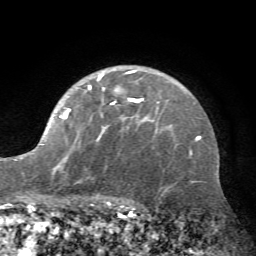
Breast MRI (dynamic contrast-enhanced), one axial slice; slice 50 of 72 in the series (ordered by position); cropped to one breast; dynamic contrast-enhanced series, time point 2 of 7 at this slice position (early post-contrast); 1.5 T; TE 4.2 ms, TR 8.7 ms; 256 × 256 image matrix, field of view 180 × 180 mm. Female patient.
Structures marked on this image (semi-automatic segmentation, software-assisted and operator-edited):
- enhancing-tissue mask used for the functional tumour volume (all voxels passing the contrast-enhancement thresholds inside the analysis volume; usually the tumour): bounding box [x1, y1, x2, y2] px = [20, 70, 159, 179]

__________________________________________________

WHAT YOU ARE ASKED TO DO >>
Please return all of the material above exactly, minus any pictures.

SOLVED EXERCISE >>
Breast MRI (dynamic contrast-enhanced), one axial slice; slice 50 of 72 in the series (ordered by position); cropped to one breast; dynamic contrast-enhanced series, time point 2 of 7 at this slice position (early post-contrast); 1.5 T; TE 4.2 ms, TR 8.7 ms; 256 × 256 image matrix, field of view 180 × 180 mm. Female patient.
Structures marked on this image (semi-automatic segmentation, software-assisted and operator-edited):
- enhancing-tissue mask used for the functional tumour volume (all voxels passing the contrast-enhancement thresholds inside the analysis volume; usually the tumour): bounding box [x1, y1, x2, y2] px = [20, 70, 159, 179]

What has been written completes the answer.